Devasa bir enerji. Aslında görebiliyor olmama rağmen ne olduğunu fiziksel olarak anlatmak mümkün değil. Kulübenin tamamını kaplamış, giriş bölümünü kapatmış kötü bir enerji. Geri dönmek mümkün değil. Kulübede kalmak mümkün değil. Solumda ulaşabileceğim bir kapı var. Bir nefeste kendimi kapıdan dışarı atıyorum.

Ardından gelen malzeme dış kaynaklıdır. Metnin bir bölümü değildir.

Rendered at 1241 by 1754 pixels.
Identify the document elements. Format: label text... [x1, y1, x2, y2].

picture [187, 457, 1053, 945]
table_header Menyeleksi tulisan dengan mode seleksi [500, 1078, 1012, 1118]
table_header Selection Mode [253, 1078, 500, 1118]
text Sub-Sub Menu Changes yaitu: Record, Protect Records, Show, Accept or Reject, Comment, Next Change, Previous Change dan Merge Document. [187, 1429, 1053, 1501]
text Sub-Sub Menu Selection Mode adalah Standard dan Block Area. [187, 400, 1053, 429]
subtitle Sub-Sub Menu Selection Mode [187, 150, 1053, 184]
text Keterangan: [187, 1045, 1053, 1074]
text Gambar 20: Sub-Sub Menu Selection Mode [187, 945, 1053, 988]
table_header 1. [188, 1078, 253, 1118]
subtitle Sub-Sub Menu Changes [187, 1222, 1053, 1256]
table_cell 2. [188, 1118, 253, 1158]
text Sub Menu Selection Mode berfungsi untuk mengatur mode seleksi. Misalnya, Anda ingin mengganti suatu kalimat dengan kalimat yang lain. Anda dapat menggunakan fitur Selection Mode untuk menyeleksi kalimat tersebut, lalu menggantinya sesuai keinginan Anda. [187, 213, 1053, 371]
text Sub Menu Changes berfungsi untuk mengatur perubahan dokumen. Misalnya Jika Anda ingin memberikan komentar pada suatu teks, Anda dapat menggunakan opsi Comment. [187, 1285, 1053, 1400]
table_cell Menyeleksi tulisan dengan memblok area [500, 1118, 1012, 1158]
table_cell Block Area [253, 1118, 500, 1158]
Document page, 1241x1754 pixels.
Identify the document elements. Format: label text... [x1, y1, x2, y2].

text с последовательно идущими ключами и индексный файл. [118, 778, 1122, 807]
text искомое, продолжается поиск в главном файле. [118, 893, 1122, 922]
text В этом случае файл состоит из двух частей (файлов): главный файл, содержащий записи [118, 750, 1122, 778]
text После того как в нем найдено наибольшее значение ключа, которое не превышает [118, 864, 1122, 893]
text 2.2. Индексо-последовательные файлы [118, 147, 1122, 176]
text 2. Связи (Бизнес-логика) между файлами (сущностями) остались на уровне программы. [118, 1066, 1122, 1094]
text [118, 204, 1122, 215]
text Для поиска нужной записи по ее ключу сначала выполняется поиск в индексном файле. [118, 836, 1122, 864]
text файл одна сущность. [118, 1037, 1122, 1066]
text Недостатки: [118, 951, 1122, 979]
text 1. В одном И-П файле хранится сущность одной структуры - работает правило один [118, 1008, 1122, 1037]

Akıl almaz ferahlıkta bir çöl. Yer ile göğün arası o kadar açık ki kendimi bir karınca gibi hissediyorum. Önümde büyük bir kalabalık. Sanki mahşer alanı. Karşılıklı iki tepe ve her iki tepede de aynı büyüklükte bir kalabalık var. İlginç olan herkes üç boyutlu birer gölge gibi simsiyah. Kalabalığı yararak tepede ilerliyorum. Geldiğim yerin aksine burada kimsenin umrunda değilim. Bağrışmalar sağır edecek düzeyde. Ufuk diye bir şey olmadığını söyleyebilirim. Sağ tarafa doğru bakıyorum. Alabildiğine uzaktan gerçekte olamayacak hızla bir gemi geliyor. Öyle hızlı ki saniyeler içinde iki tepenin, iki grubun arasına oturuyor. Ve işte tam o sırada ahşap geminin bir çivisinden bile daha küçük olduğumu fark ediyorum. Aslında gemi ve çöl mü büyük yoksa geriye kalan her şey mi küçük emin olamıyorum. Geminin burnu göğü aşmış vaziyette.
Ve bir beyazlık kaplıyor her yeri.
Israrla çalan bir telefon ile kendime geliyorum. Geminin önünde, yerdeyim. Eski tip bir telefon çalmaya devam ediyor. Elimi uzatsam gemiye dokunabilecek mesafedeyim önce telefonu açmak istiyorum.
Açıyorum. Telefonu kulağıma koyduğumda bir ses bana şöyle söylüyor: Bir tek siz mi hayatta kaldınız?!!